Consider an instruction pipeline with five stages without any branch prediction: Fetch Instruction (FI), Decode Instruction (DI), Fetch Operand (FO), Execute Instruction (EI) and Write Operand (WO). The stage delays for FI, DI, FO, EI and WO are 5 ns, 7 ns, 10 ns, 8 ns and 6 ns, respectively. There are intermediate storage buffers after each stage and the delay of each buffer is 1 ns. A program consisting of 12 instructions I1, I2, I3, …, I12 is executed in this pipelined processor. Instruction I4 is the only branch instruction and its branch target is I9. If the branch is taken during the execution of this program, the time (in ns) needed to complete the program is :
1. 165
2. 190
3. 215
4.328

Answer 1

The Branch instruction is avail at Execution state which is the 4th stage of pipeline.
So From I1 to I7 instruction are fetched coz I7 FI overlap with the EI of I4 here branch instruction is known so it transfer the control to I9 skipping I8 therefore I9 FI overlap with I4 WO.

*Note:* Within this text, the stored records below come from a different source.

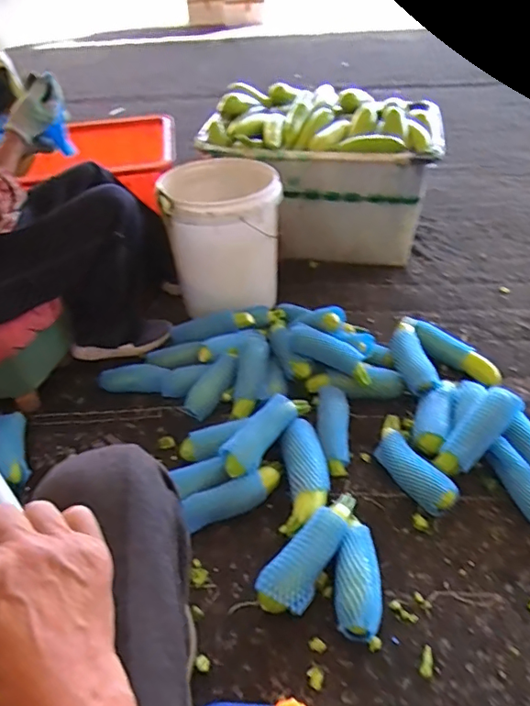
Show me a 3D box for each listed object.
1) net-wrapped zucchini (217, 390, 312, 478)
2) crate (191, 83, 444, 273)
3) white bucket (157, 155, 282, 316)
[{"bbox_3d":[-0.002,0.171,1.074,0.072,0.064,0.236,27,49,31],"label":"net-wrapped zucchini"},{"bbox_3d":[0.175,-0.574,1.717,0.726,0.489,0.444,2,40,9],"label":"crate"},{"bbox_3d":[-0.116,-0.320,1.486,0.313,0.362,0.364,-11,40,-7],"label":"white bucket"}]

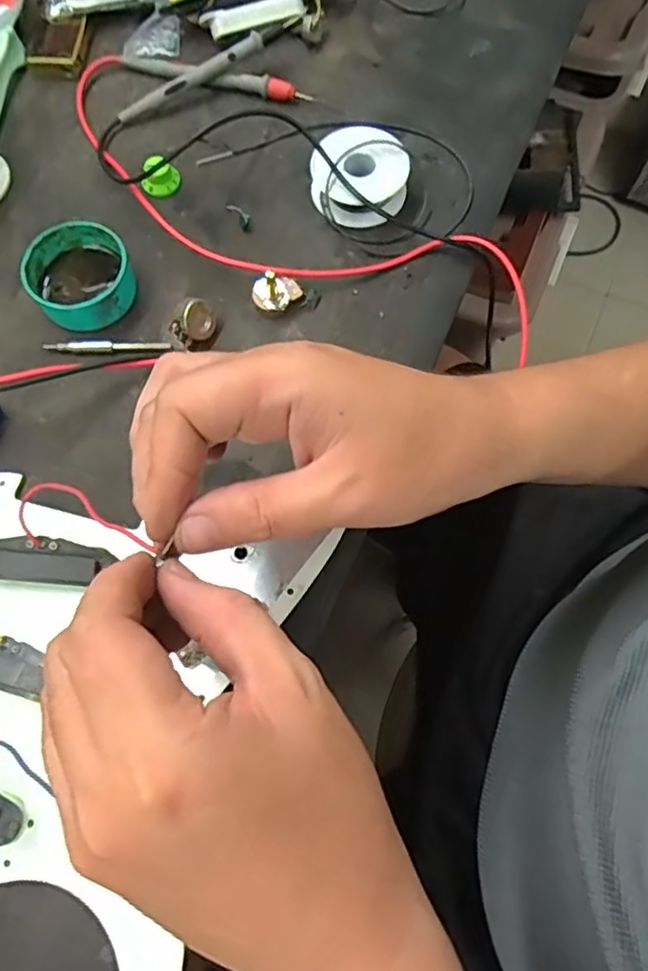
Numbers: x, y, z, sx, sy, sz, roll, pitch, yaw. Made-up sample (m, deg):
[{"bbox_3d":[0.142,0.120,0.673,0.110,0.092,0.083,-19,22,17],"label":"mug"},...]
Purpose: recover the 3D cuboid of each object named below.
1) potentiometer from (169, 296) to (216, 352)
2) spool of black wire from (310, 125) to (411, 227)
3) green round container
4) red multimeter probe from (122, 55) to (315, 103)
[{"bbox_3d":[-0.078,-0.096,0.369,0.024,0.015,0.028,25,89,-22],"label":"potentiometer"},{"bbox_3d":[0.023,-0.198,0.400,0.058,0.027,0.059,0,71,-1],"label":"spool of black wire"},{"bbox_3d":[-0.146,-0.125,0.377,0.059,0.026,0.059,0,71,-1],"label":"green round container"},{"bbox_3d":[-0.076,-0.288,0.439,0.137,0.013,0.015,14,72,4],"label":"red multimeter probe"}]

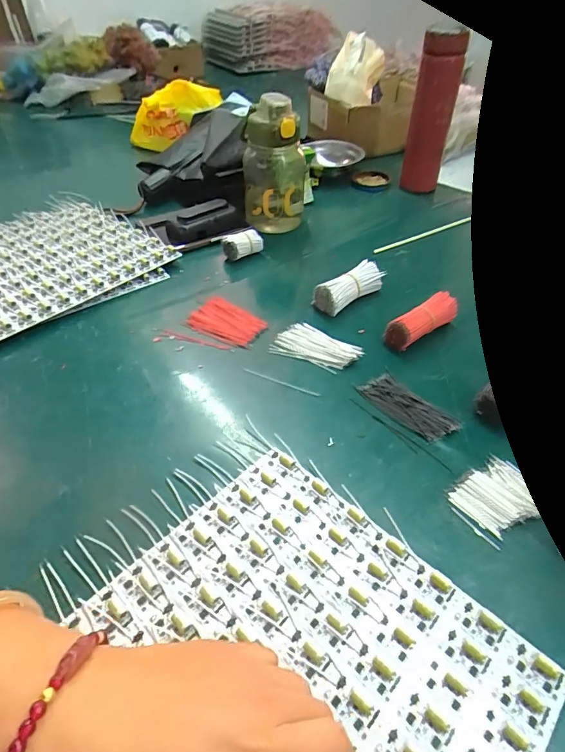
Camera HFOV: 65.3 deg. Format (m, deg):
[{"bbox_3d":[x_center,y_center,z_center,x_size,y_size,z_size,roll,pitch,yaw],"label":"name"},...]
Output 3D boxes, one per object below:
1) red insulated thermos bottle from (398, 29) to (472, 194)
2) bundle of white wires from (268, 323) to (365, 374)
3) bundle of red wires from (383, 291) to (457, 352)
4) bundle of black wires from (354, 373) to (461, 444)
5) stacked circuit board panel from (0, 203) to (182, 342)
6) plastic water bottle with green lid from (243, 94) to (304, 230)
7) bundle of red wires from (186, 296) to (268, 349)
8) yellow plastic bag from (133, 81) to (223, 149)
[{"bbox_3d":[0.227,-0.390,0.688,0.066,0.200,0.072,12,47,8],"label":"red insulated thermos bottle"},{"bbox_3d":[0.035,-0.029,0.471,0.085,0.008,0.058,27,52,24],"label":"bundle of white wires"},{"bbox_3d":[0.151,-0.058,0.479,0.084,0.034,0.028,-28,53,-25],"label":"bundle of red wires"},{"bbox_3d":[0.114,0.029,0.410,0.039,0.009,0.090,-33,55,-28],"label":"bundle of black wires"},{"bbox_3d":[-0.329,-0.142,0.567,0.311,0.019,0.263,-32,54,-27],"label":"stacked circuit board panel"},{"bbox_3d":[-0.011,-0.296,0.634,0.087,0.179,0.083,3,46,3],"label":"plastic water bottle with green lid"},{"bbox_3d":[-0.063,-0.062,0.497,0.083,0.011,0.052,22,50,20],"label":"bundle of red wires"},{"bbox_3d":[-0.220,-0.502,0.852,0.212,0.089,0.047,-18,40,26],"label":"yellow plastic bag"}]

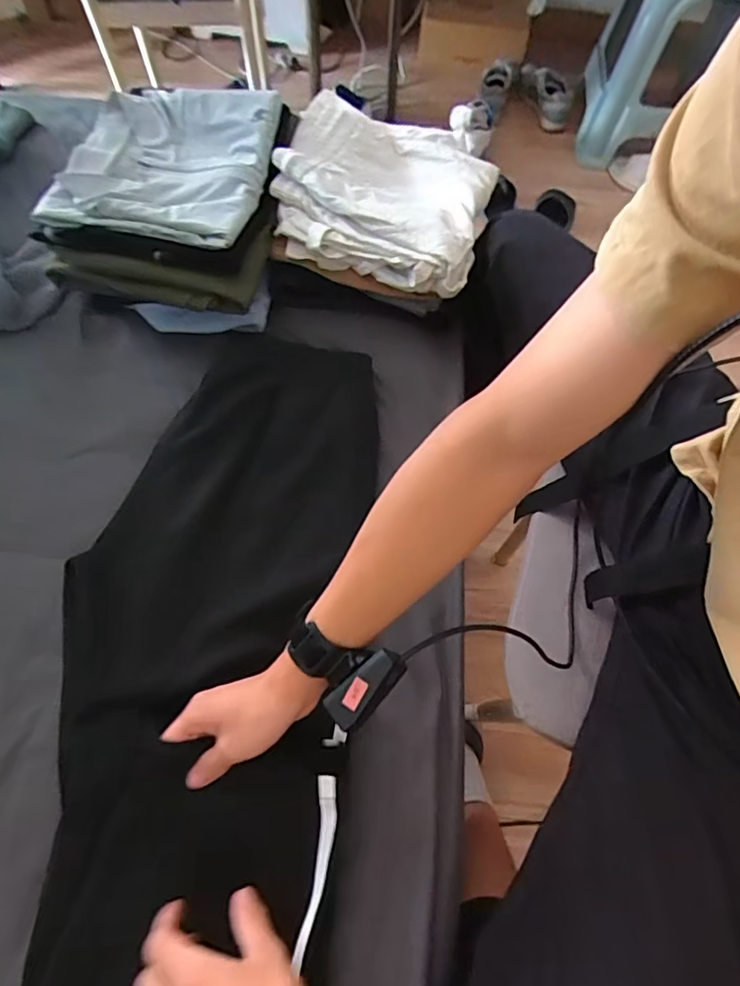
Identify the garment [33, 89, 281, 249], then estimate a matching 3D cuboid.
[{"bbox_3d":[-0.258,-0.423,0.669,0.248,0.045,0.255,11,64,4],"label":"garment"}]

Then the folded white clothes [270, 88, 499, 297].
[{"bbox_3d":[0.021,-0.411,0.712,0.274,0.070,0.296,15,66,5],"label":"folded white clothes"}]

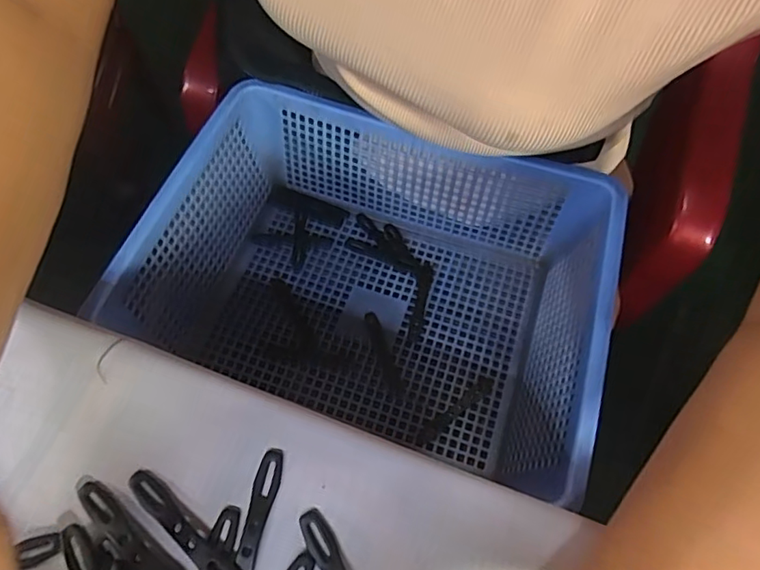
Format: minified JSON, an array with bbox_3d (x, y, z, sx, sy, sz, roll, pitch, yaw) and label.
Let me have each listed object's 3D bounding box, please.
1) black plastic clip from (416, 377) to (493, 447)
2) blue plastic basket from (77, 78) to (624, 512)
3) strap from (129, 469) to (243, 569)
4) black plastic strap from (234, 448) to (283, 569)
[{"bbox_3d":[0.056,0.093,0.400,0.075,0.004,0.011,-37,73,-16],"label":"black plastic clip"},{"bbox_3d":[-0.003,-0.007,0.395,0.297,0.112,0.228,20,67,7],"label":"blue plastic basket"},{"bbox_3d":[-0.078,0.101,0.219,0.068,0.004,0.011,40,71,14],"label":"strap"},{"bbox_3d":[-0.052,0.103,0.219,0.010,0.004,0.070,12,67,3],"label":"black plastic strap"}]

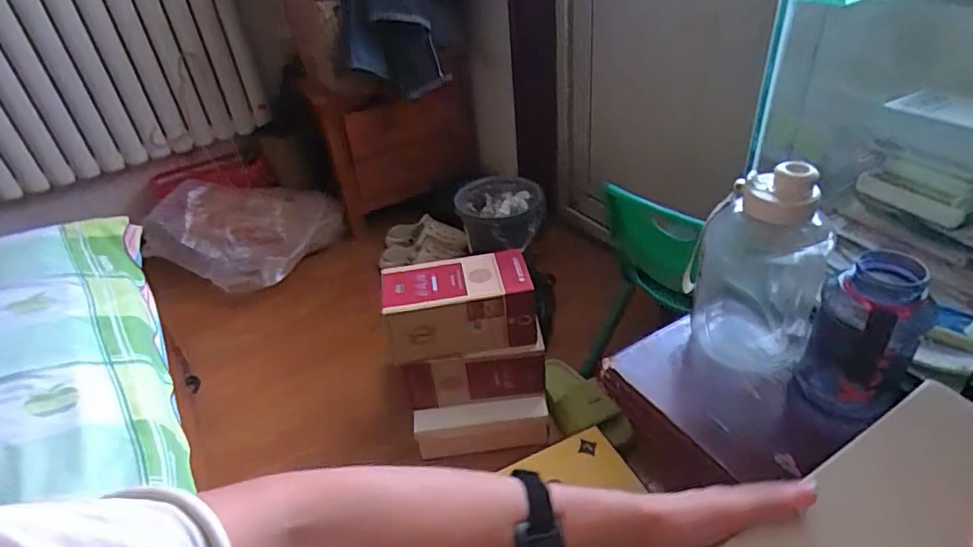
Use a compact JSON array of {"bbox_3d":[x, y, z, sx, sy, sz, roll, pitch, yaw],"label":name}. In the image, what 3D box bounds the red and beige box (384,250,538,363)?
[{"bbox_3d":[-0.053,0.061,1.101,0.282,0.143,0.138,-7,37,-1],"label":"red and beige box"}]

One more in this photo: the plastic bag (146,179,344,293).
[{"bbox_3d":[-0.733,-0.152,1.764,0.517,0.188,0.404,-7,37,-2],"label":"plastic bag"}]

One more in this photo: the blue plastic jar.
[{"bbox_3d":[0.366,0.068,0.550,0.085,0.165,0.085,-4,37,3],"label":"blue plastic jar"}]

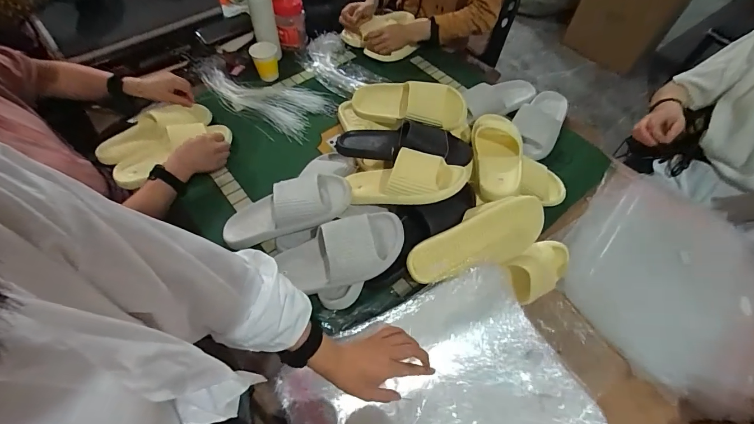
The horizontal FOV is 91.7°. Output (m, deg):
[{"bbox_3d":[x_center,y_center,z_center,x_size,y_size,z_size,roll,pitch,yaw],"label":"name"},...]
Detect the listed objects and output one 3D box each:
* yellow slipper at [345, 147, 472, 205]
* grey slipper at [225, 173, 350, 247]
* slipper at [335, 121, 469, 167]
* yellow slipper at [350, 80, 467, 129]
[{"bbox_3d":[0.050,-0.059,0.680,0.228,0.080,0.102,-3,47,19],"label":"yellow slipper"},{"bbox_3d":[-0.185,0.000,0.711,0.281,0.069,0.104,-19,57,17],"label":"grey slipper"},{"bbox_3d":[0.055,-0.139,0.733,0.273,0.067,0.111,7,58,2],"label":"slipper"},{"bbox_3d":[0.061,-0.225,0.784,0.246,0.077,0.093,13,57,24],"label":"yellow slipper"}]

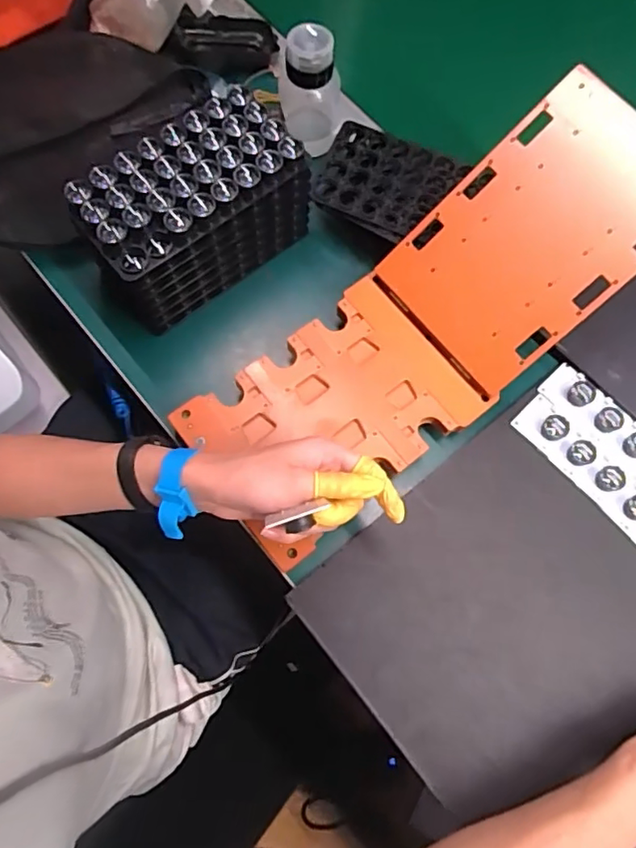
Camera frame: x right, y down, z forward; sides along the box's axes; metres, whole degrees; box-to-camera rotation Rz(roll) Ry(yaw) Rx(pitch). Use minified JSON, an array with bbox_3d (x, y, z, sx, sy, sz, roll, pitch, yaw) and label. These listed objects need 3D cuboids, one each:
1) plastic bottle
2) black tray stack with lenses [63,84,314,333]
[{"bbox_3d":[-0.009,-0.330,0.572,0.063,0.115,0.051,2,74,0],"label":"plastic bottle"},{"bbox_3d":[-0.112,-0.192,0.515,0.199,0.102,0.101,-37,78,-11],"label":"black tray stack with lenses"}]

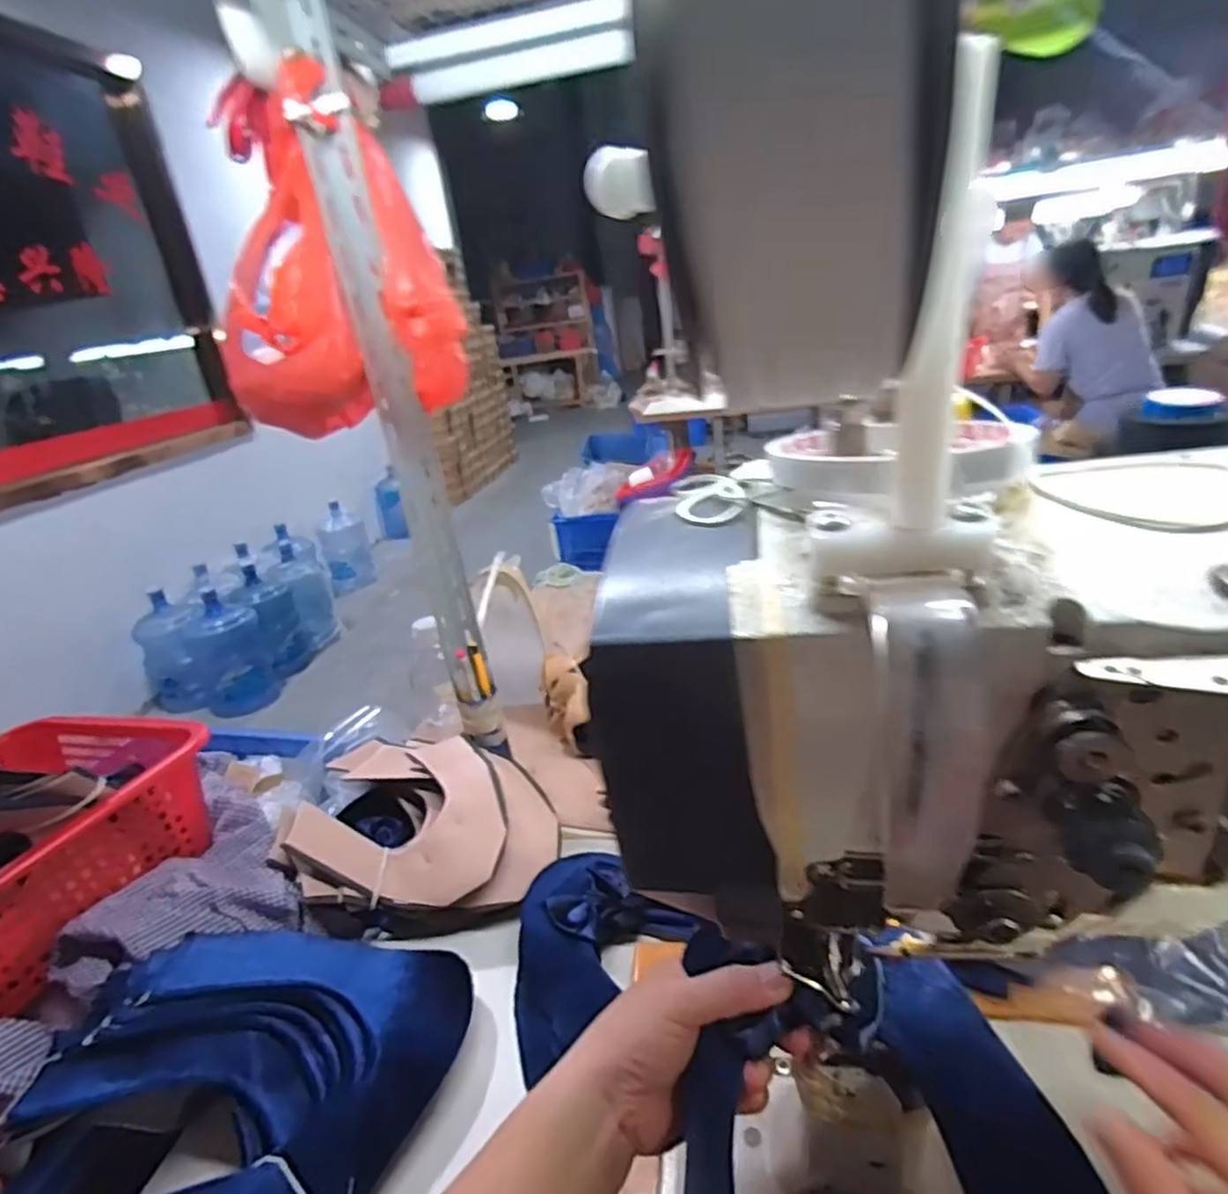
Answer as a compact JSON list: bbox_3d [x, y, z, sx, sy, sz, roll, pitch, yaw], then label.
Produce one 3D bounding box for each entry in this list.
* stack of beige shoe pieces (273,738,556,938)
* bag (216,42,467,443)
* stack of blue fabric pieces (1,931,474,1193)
[{"bbox_3d":[-0.181,0.232,0.707,0.239,0.102,0.187,-7,23,2],"label":"stack of beige shoe pieces"},{"bbox_3d":[-0.246,-0.277,0.580,0.172,0.266,0.192,-21,26,-28],"label":"bag"},{"bbox_3d":[-0.245,0.323,0.467,0.206,0.106,0.295,0,24,18],"label":"stack of blue fabric pieces"}]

So total instruction Fetched = 11
using (k+n-1)tp = > (11+5-1) (10+1) = 165ns

Answer 2

All instructions before I4 will be pipelined & then I9-I12 will be pipelined so .  Tp = maxt + delay = 11

T = (n1-1+n2-1+2*k)*Tp  , n1 is first 3 instruction and n2 is 4 instructions from 9-12 , k is total stages in pipeline

T = (3+4-2+2*5)*11 = 15*11 = 165